Football Outsiders managing editor Bill Barnwell and I pick over or under for three players from each AFC East team, using 2010 statistical projections from ESPN.com's fantasy analysts.
It's time to bring you the New England Patriots.
BradyQuarterback Tom Brady, 30 touchdowns
Barnwell's take: OVER, but only slightly. If you plug Brady's historical touchdown rate (5.3 percent) into last year's total of 565 pass attempts, you get ... 30.1 touchdowns. I don't know if that's necessarily the right figure to use, though. Brady had 50 touchdowns in his legendary 2007 season. In 2009, Brady saw each of his top receivers get hurt, and his third guy was Sam Aiken for a good portion of the year. I think Julian Edelman and/or Torry Holt should be an upgrade as the third receiver. It might only be 32 or 33 touchdowns, but that would still be over.
My take: UNDER. Brady has surpassed 28 touchdowns in a season exactly once. Sure, Brady was transcendent in 2007. But he, Randy Moss and Wes Welker have accumulated a lot of scars since then. Nobody knows when Welker will return to form after knee and shoulder surgeries. Moss is 33 years old and has been slowed by injuries. Brady, a year after he tossed seven touchdown passes to tight ends Benjamin Watson and Chris Baker, will be throwing to rookies Rob Gronkowski and Aaron Hernandez. With all those variables, I have little reason to trust Brady will throw for more touchdowns in 2010 than he has in seven of his eight full seasons.
MossReceiver Randy Moss, 93 catches
Barnwell's take: UNDER. Even though I think Brady will hit the over on touchdowns, this is a really high total for a player that's struggled with minor injuries throughout his time in New England (even if those injuries have been swept under the rug at times). The Pats should also have more in the way of options for Brady, which should allow him to spread the ball out to a wider group of targets.

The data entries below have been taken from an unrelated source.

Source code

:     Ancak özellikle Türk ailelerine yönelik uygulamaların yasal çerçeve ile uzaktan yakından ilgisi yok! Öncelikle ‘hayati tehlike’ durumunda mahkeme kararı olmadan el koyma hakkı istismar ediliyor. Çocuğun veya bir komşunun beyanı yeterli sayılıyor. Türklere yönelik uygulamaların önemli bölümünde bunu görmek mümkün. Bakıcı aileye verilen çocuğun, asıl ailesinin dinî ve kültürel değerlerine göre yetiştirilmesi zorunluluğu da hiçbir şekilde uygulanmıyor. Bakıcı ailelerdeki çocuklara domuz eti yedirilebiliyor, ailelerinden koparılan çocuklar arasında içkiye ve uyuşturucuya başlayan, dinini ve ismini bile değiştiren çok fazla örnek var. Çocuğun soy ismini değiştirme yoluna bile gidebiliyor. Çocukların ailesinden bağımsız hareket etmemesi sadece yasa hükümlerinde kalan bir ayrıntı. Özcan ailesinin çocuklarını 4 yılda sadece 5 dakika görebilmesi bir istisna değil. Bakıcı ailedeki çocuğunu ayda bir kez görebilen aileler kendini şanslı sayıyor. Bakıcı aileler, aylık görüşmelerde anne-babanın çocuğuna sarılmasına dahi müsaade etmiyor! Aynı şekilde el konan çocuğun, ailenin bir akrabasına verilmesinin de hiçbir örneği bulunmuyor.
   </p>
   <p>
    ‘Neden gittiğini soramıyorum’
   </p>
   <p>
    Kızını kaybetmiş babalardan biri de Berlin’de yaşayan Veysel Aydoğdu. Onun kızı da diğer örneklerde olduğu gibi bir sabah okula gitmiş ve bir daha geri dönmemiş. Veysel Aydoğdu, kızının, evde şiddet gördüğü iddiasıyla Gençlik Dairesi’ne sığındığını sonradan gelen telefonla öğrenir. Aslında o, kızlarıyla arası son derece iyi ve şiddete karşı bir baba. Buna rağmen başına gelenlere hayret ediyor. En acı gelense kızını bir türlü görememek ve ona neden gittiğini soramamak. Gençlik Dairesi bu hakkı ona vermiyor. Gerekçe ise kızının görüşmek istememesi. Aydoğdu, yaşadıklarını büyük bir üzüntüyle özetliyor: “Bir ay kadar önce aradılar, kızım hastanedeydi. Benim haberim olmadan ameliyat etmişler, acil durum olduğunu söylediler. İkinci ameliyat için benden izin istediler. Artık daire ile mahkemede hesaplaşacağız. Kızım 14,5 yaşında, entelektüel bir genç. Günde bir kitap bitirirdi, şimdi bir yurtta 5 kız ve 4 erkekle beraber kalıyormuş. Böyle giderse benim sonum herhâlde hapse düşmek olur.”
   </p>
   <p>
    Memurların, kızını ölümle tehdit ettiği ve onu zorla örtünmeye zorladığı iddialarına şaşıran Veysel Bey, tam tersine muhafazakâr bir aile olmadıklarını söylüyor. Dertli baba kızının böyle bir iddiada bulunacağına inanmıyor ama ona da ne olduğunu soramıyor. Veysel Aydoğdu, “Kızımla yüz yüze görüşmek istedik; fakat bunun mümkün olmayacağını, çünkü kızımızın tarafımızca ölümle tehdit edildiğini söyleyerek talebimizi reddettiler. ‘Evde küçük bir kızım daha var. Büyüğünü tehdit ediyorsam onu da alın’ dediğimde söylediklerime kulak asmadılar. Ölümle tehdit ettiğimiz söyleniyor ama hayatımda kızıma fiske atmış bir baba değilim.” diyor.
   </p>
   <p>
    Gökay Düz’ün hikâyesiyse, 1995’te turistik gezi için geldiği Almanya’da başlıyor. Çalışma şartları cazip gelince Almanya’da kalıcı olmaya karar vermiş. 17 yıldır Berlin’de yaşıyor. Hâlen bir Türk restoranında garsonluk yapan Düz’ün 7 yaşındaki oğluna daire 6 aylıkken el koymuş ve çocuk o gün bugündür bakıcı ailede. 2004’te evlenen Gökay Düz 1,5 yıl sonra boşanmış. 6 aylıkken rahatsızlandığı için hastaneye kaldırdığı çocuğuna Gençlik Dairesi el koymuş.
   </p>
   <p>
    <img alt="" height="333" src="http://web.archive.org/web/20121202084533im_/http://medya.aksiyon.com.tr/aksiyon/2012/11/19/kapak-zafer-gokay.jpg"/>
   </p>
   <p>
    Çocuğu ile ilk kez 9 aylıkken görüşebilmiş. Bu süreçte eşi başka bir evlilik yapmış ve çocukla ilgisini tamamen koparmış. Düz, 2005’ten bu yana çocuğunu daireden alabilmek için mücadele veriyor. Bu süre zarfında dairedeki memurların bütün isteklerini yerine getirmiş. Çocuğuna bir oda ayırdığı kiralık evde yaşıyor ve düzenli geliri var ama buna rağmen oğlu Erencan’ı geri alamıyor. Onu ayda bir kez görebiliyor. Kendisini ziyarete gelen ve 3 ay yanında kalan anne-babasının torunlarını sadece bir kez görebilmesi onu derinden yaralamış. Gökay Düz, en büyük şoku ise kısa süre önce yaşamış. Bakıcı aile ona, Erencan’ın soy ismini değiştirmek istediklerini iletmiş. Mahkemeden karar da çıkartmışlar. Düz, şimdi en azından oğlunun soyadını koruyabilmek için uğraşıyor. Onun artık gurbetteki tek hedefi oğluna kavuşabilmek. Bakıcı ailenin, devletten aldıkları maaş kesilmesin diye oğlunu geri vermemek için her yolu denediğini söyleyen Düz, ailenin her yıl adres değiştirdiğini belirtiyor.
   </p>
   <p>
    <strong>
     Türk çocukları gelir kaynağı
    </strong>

My take: UNDER. I agree with Bill. This number seems irrationally high to me. Perhaps the belief is that he'll pick up some slack while Welker recovers. But Moss has surpassed 83 passes just once in his past six seasons. He has shown signs of wear, playing a good portion of last season with a separated shoulder, a league source told ESPNBoston.com's Mike Reiss after the Patriots were eliminated from the playoffs.
WelkerReceiver Wes Welker, 89 receptions
Barnwell's take: UNDER. This really comes down to how healthy you think Welker is. This sort of recovery timeframe from an ACL injury would not be unprecedented. Philip Rivers had a torn ACL and had surgery after the playoffs in 2007, and he was quite fantastic in 2008. Then again, Rivers wasn't playing wide receiver. If I knew Welker would be on the field Week 1 at 90 percent, I'd take the over. But I think it will take longer for him to heal than, perhaps, the Patriots have been playing up.
My take: UNDER. So much of Welker's game relies on cuts, stops and starts. Those are the types of activities that put so much strain on a player's knees. Welker averaged 8.9 receptions a game last year, so it's easy to do the math and see he could miss six games and still hit ESPN.com's fantasy projection at that clip. But we can't possibly expect Welker to maintain the same torrid pace he set when perfectly healthy. Edelman's emergence will allow the Patriots to bring Welker back cautiously and give Brady another option even when Welker gets back on the field.